- [Reading passage]
== == ==

SdrG, a fibrinogen-binding bacterial adhesin of the microbial surface components recognizing adhesive matrix molecules subfamily from Staphylococcus epidermidis, targets the thrombin cleavage site in the Bbeta chain.

Staphylococcus epidermidis is an important opportunistic pathogen and is a major cause of foreign body infections. We have characterized the ligand binding activity of SdrG, a fibrinogen-binding microbial surface component recognizing adhesive matrix molecules from S. epidermidis. Western ligand blot analysis showed that a recombinant form of the N-terminal A region of SdrG bound to the native Bbeta chain of fibrinogen (Fg) and to a recombinant form of the Bbeta chain expressed in Escherichia coli. By analyzing recombinant truncates and synthetic peptide mimetics of the Fg Bbeta chain, the binding site for SdrG was localized to residues 6-20 of this polypeptide. Recombinant SdrG bound to a synthetic 25-amino acid peptide (beta1-25) representing the N terminus of the Fg Bbeta chain with a KD of 1.4 x 10(-7) m as determined by fluorescence polarization experiments. This was similar to the apparent K(D) (0.9 x 10(-7) m) calculated from an enzyme-linked immunosorbent assay where SdrG bound immobilized Fg in a concentration-dependent manner. SdrG could recognize fibrinopeptide B (residues 1-14), but with a substantially lower affinity than that observed for SdrG binding to synthetic peptides beta1-25 and beta6-20. However, SdrG does not bind to thrombin-digested Fg. Thus, SdrG appears to target the thrombin cleavage site in the Fg Bbeta chain. In fact, SdrG was found to inhibit thrombin-induced fibrinogen clotting by interfering with fibrinopeptide B release.

== == ==

- [Assignment]
Pull out, word for word, the stretch of the SdrG text that opens with the words containing "SdrG, a fibrinogen-binding bacterial" and closes with "the Bbeta chain.".

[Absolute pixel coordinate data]
== == ==

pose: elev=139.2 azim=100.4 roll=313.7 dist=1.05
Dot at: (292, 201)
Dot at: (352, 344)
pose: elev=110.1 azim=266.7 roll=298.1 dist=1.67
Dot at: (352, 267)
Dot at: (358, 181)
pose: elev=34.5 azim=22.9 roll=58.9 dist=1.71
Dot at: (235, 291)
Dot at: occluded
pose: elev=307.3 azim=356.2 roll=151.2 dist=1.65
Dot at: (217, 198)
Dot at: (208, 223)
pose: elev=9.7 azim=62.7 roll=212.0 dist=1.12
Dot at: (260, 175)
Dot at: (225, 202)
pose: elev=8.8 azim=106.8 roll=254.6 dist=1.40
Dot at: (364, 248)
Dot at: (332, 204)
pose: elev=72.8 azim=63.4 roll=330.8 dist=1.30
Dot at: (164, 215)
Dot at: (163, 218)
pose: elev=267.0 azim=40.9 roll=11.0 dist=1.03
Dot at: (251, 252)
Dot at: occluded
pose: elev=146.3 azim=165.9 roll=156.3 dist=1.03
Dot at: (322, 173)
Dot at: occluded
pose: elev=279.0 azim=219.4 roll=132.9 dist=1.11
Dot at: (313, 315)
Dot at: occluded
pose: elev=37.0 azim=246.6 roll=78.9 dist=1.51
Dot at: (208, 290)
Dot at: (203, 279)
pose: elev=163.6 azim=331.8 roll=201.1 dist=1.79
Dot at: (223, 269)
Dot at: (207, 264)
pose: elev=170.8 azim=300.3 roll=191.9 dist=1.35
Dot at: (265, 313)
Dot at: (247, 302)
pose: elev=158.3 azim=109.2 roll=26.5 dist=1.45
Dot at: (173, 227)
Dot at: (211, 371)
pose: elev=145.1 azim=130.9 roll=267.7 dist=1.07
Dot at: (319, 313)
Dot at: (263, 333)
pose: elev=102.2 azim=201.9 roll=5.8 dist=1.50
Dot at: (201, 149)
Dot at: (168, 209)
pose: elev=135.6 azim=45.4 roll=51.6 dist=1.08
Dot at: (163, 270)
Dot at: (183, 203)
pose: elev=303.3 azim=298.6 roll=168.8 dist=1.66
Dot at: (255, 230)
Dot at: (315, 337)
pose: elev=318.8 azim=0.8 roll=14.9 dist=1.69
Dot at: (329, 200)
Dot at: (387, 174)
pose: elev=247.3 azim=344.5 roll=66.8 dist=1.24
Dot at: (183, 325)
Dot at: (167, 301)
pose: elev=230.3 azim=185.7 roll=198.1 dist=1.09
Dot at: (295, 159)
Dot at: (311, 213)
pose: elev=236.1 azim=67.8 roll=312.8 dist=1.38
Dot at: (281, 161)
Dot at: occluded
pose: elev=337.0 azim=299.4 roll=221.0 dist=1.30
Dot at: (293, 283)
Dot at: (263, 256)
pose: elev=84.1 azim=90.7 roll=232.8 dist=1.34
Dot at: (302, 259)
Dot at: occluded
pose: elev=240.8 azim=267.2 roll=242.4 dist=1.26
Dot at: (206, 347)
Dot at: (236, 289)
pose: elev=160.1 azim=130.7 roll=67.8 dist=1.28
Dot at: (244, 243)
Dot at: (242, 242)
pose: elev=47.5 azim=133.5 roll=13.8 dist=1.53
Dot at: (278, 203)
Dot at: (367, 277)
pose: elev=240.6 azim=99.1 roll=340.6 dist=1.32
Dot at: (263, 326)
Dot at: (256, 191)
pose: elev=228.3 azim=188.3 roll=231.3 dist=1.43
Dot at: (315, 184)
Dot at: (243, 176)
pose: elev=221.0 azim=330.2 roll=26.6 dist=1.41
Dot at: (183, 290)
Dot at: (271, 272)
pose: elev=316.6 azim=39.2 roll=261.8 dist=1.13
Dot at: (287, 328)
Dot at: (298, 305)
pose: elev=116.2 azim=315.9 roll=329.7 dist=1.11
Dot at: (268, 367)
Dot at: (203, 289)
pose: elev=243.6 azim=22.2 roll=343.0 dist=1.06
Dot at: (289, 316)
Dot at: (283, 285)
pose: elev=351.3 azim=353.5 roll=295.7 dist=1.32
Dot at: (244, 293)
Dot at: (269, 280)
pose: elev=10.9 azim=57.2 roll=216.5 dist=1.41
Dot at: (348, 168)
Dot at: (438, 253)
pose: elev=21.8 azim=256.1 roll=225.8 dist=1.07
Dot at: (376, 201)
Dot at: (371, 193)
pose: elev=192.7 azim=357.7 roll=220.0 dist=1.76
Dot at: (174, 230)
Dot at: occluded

== == ==

- [Response area]
SdrG, a fibrinogen-binding bacterial adhesin of the microbial surface components recognizing adhesive matrix molecules subfamily from Staphylococcus epidermidis, targets the thrombin cleavage site in the Bbeta chain.